**WORK ORDER**
Report each line of the entries that contains the word "Casca", copied in full.

**THE DATA**

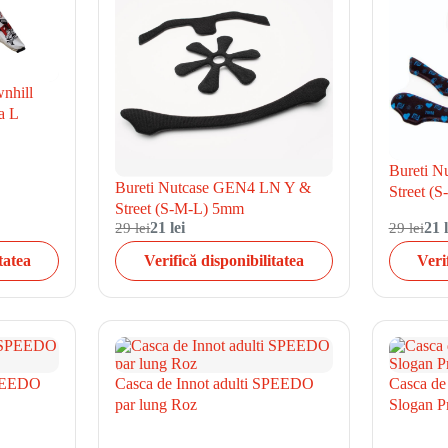
wnhill
a L
Bureti 
Bureti Nutcase GEN4 LN Y &
Street (
Street (S-M-L) 5mm
29 lei
21 lei
29 lei
21 l
tatea
Verifică disponibilitatea
Veri
SPEEDO
Casca de Innot adulti SPEEDO
Casca de
par lung Roz
Slogan Pr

**ANSWER TO THE PROBLEM**
Casca de Innot adulti SPEEDO
Casca de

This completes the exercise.